WHAT YOU NEED TO DO: Extract every record, exactly as written, and ignore the pictures.

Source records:

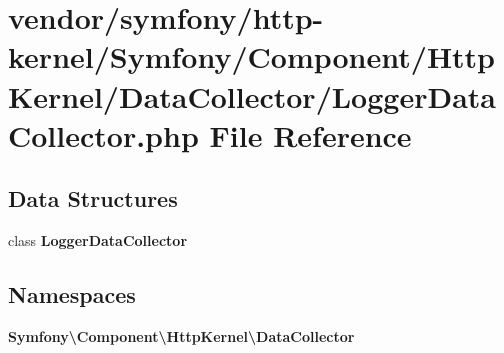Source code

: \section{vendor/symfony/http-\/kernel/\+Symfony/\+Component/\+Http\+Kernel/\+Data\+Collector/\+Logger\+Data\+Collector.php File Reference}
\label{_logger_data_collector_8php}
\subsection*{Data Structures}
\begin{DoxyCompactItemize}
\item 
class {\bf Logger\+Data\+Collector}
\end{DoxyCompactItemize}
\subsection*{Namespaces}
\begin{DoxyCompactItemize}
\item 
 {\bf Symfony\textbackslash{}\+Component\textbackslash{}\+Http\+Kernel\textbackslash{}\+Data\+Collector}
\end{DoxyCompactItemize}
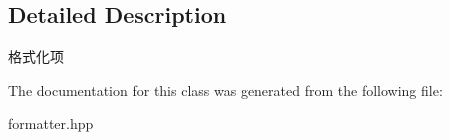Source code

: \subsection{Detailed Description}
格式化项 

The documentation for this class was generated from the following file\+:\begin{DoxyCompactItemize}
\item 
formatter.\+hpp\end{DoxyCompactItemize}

THE ANSWER:
Source code

: \section{vendor/symfony/http-\/kernel/\+Symfony/\+Component/\+Http\+Kernel/\+Data\+Collector/\+Logger\+Data\+Collector.php File Reference}
\label{_logger_data_collector_8php}
\subsection*{Data Structures}
\begin{DoxyCompactItemize}
\item 
class {\bf Logger\+Data\+Collector}
\end{DoxyCompactItemize}
\subsection*{Namespaces}
\begin{DoxyCompactItemize}
\item 
 {\bf Symfony\textbackslash{}\+Component\textbackslash{}\+Http\+Kernel\textbackslash{}\+Data\+Collector}
\end{DoxyCompactItemize}
Source code

: \subsection{Detailed Description}
格式化项 

The documentation for this class was generated from the following file\+:\begin{DoxyCompactItemize}
\item 
formatter.\+hpp\end{DoxyCompactItemize}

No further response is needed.